Exercise instructions:
1 > In the forum thread on underfloor heating, rewrite the paragraph beginning "I have put in Junckers Solid Clip system floor" as a short bulleted list that keeps its main facts.
2 > Please copy the forum thread on underfloor heating word for word, from "I have put in" to "Boyler (24 Oct 2008)".

(Text shown Opens)

# underfloor heating wooden floor underlay



## groober (23 Oct 2008)

I have looked through the available threads concerning this topic already but they date back a few years and do not address my concern exactly.
I am about to buy a semi-solid tongue-in-groove ash floor for an extension with underfloor heating (200mm of insulation underneath). All the information I have found here and online (scattered and sparce) points to a floating floor which suits me fine. The issues arise with regard to the underlay. My concern is that the underlay would end up as an insulator rather than a conductor of heat and reduce the effectiveness of the heating. I know that the wood itself is not as good a conductor as stone or ceramic but should I be trying to avoid any additional insulators? From what I can gather, the foam underlay gives the floor a good feel underfoot and can eliminate air pockets were the floor to be floated without the underlay. If someone could suggest a suitable underlay I would appreciate it. I know that elasticon make a product called 'lock' which is for ufh floors but it seems to be aimed at click together floors rather that standard tongue-in-groove. Also, one floor shop gave me a sample of the underlay they use. It is 2 - 3 mm white foam but I have no idea whether it is a conductor or insulator. Lastly, should I also consider putting a moisture barrier over the concrete first (another heating hurdle?)
Thanks.


----------



## wigster (24 Oct 2008)

I have put in Junckers Solid Clip system floor (14mm thinckness) I had to put in polythene and underlay (from Junckers). I debated putting gluing the boards but the Junckers Rep advised me to clip then in. When my tiles are @ 27Degrees my wooden floor is at 23.5. So you can work out the % loss. If I was back again I would not have put in the polythene.


----------



## Boyler (24 Oct 2008)

Groober,
I am in the same situation myself. I am finishing off a self build and have underfloor heating throughout the house. I have bought an Engineered Walnut floor for one of the rooms and plan on laying it tomorrow.I also looked into the underlay and found some underlays specifically for underfloor heating applications. I asked the rep what he thought was best for an underlay and his response was that they were a waste of money and that I should just use the foam and no polythene. I plan to go ahead and use the standard 3mm foam as (a) I don't have the time to wait for the special underlay and (b) I'm not convinced it will be much better.


----------



## groober (24 Oct 2008)

Hi Boyler,
Just wondering if you trust the rep? I came across an underlay by Duralay called "Heatflow Wood & Laminate" which seems to be specifically for ufh. Also, my search today of a few flooring sites has brought up the use of a moisture membrane again. I have a feeling that the 3mm foam is probably fine also but would really like an authoritative answer. Best of luck with the floor.

(Text shown Closes)
(Recorded information Opens)

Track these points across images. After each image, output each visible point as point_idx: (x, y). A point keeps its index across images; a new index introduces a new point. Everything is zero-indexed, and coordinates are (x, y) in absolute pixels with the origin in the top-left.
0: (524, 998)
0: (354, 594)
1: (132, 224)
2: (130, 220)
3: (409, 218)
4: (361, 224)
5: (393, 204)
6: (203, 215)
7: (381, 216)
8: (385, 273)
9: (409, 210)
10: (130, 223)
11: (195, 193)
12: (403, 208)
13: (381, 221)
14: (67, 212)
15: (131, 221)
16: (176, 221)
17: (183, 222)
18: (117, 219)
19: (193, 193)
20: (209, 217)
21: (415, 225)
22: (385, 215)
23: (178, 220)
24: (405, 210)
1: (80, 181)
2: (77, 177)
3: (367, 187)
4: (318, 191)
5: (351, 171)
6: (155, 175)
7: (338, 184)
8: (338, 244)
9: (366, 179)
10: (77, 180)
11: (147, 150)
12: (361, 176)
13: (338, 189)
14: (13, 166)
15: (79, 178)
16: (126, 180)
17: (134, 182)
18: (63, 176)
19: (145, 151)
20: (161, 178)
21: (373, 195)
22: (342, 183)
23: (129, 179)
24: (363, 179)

(Recorded information Closes)
(Recorded information Opens)

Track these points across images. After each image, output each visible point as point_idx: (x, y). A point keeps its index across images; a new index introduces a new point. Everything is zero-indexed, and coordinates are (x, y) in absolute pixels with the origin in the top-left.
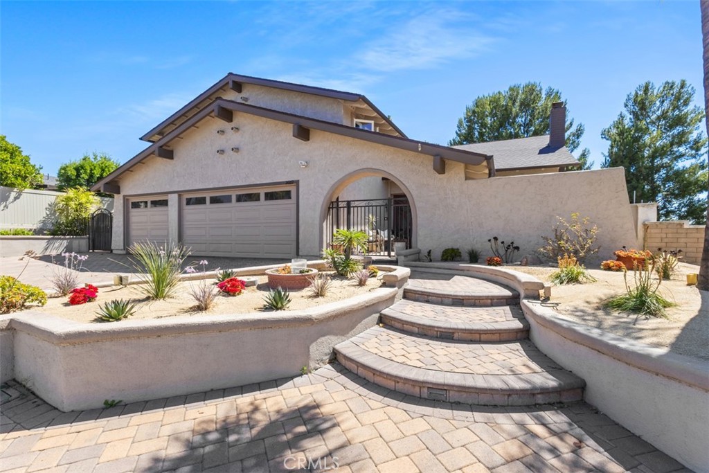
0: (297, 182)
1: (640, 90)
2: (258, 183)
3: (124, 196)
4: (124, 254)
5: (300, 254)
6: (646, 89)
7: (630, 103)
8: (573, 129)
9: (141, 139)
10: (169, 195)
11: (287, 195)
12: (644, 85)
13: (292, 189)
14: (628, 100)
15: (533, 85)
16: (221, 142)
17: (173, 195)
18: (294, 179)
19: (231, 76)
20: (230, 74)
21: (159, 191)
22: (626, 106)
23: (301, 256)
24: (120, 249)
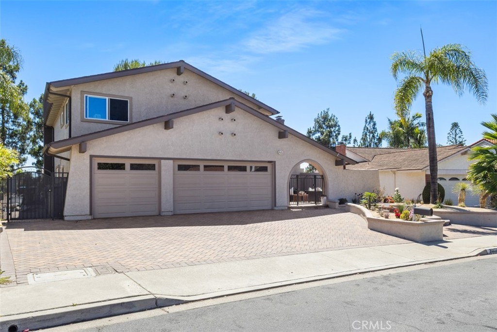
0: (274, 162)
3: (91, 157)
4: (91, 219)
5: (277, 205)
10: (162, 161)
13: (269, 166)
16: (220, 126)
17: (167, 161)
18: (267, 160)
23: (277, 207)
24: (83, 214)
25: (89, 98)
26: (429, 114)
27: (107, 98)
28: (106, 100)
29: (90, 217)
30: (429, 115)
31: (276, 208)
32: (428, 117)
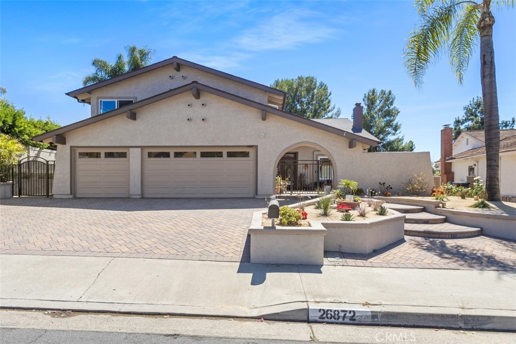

(Recorded information Closes)

Your written answers:
1 >
- Installed a Junckers Solid Clip system floor, 14mm thick.
- Had to lay polythene and Junckers underlay beneath it.
- Considered gluing the boards, but the Junckers rep advised clipping them in.
- When the tiles are at 27 degrees, the wooden floor is at 23.5 degrees.
- Would not put in the polythene if doing it again.

2 >
I have put in Junckers Solid Clip system floor (14mm thinckness) I had to put in polythene and underlay (from Junckers). I debated putting gluing the boards but the Junckers Rep advised me to clip then in. When my tiles are @ 27Degrees my wooden floor is at 23.5. So you can work out the % loss. If I was back again I would not have put in the polythene.


----------



## Boyler (24 Oct 2008)